TASKS FOR THIS EXERCISE:
1 > List every quotation that the article on the U.N. General Assembly opening attributes to Antonio Guterres.
2 > Continue the article on the U.N. General Assembly opening from the point where it stops.

EXCERPTED TEXT:
━━━━━━━━━━━━━━━━━━━━

NEW YORK — U.N. Secretary-General Antonio Guterres gave a grim assessment of the state of the planet Tuesday as world leaders descend on New York City for the annual traffic-choking General Assembly, saying nations are “gridlocked in colossal global dysfunction.”
Ticking off massive intractable problems like climate change, conflict and inequality, Guterres told the opening session of the UNGA that the worsening woes pose a more dire threat to the planet and the global population than ever before.
“Our world is in peril — and paralyzed,” Guterres said.
As President Joe Biden prepared to jet in for the annual gathering of presidents, kings and dictators, Guterres also said he held out hope for progress.
“Let’s work as one, as a coalition of the world, as United Nations,” he urged leaders gathered in the vast General Assembly hall.
The 77th General Assembly meeting of world leaders convenes under the dark shadow of Russia’s invasion of Ukraine, which shows no sign of ending soon.
It has unleashed a global food crisis and opened fissures among major powers in a way not seen since the Cold War.
For New Yorkers, the rest of the week will be marked by headache-causing road closures as nearly 150 heads of state and government shuttle around the East Side of Manhattan.

━━━━━━━━━━━━━━━━━━━━

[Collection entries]
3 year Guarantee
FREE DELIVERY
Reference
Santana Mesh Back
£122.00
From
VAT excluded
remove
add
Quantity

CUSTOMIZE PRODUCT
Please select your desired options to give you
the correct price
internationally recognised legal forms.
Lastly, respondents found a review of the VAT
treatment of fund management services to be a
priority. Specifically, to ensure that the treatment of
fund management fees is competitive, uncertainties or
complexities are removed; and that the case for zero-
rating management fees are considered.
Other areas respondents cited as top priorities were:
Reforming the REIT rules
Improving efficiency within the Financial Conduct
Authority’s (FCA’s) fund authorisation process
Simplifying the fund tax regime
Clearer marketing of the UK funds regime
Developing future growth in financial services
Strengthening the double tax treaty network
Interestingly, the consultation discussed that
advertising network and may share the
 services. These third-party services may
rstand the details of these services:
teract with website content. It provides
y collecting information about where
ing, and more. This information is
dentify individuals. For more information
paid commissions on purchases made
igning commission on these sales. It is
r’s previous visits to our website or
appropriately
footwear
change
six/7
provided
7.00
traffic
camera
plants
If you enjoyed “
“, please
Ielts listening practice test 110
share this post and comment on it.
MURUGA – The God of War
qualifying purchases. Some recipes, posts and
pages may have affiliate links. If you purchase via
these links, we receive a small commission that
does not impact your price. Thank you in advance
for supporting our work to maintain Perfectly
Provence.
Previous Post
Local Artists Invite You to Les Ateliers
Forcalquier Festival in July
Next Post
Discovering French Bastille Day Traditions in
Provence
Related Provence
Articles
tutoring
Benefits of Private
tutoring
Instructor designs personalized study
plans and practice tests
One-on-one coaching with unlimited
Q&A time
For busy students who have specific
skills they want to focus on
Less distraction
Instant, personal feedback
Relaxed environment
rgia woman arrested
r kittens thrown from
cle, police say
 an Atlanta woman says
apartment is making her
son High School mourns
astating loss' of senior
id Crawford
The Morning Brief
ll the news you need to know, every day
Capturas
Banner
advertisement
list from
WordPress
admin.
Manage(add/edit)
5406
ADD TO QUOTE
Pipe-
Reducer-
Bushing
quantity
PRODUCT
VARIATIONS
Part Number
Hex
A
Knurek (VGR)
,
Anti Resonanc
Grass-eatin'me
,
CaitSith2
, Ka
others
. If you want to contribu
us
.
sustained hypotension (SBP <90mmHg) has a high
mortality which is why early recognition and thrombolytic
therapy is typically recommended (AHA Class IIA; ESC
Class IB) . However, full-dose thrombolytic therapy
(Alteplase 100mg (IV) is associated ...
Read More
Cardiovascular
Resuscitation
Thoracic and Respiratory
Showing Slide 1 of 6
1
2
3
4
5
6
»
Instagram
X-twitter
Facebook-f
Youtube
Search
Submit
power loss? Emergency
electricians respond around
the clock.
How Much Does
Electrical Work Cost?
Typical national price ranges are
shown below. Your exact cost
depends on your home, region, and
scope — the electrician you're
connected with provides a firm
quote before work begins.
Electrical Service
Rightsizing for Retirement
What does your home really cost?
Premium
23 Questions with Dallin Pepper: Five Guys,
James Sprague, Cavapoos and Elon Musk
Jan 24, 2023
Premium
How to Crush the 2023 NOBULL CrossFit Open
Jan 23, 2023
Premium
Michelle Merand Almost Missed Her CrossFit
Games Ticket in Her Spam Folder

━━━━━━━━━━━━━━━━━━━━

EXERCISE RESULTS:
1 >
- "gridlocked in colossal global dysfunction"
- "Our world is in peril — and paralyzed"
- "Let's work as one, as a coalition of the world, as United Nations"

2 >
At a meeting Monday to promote U.N. goals for 2030 — including ending extreme poverty, ensuring quality education for all children and achieving gender equality — Guterres said the world’s many pressing perils make it “tempting to put our long-term development priorities to one side.”
But the U.N. chief said some things can’t wait — among them education, dignified jobs, full equality for women and girls, comprehensive health care and action to tackle the climate crisis. He called for public and private finance and investment, and above all for peace.
The death of Britain’s Queen Elizabeth II and her funeral in London on Monday, which many world leaders attended, have created last-minute headaches for the high-level meeting.
The global gathering, known as the General Debate, was entirely virtual in 2020 because of the pandemic, and hybrid in 2021. This year, the 193-member General Assembly returns to in-person speeches.
By tradition, Brazil will speak first as it has done for nearly eight decades.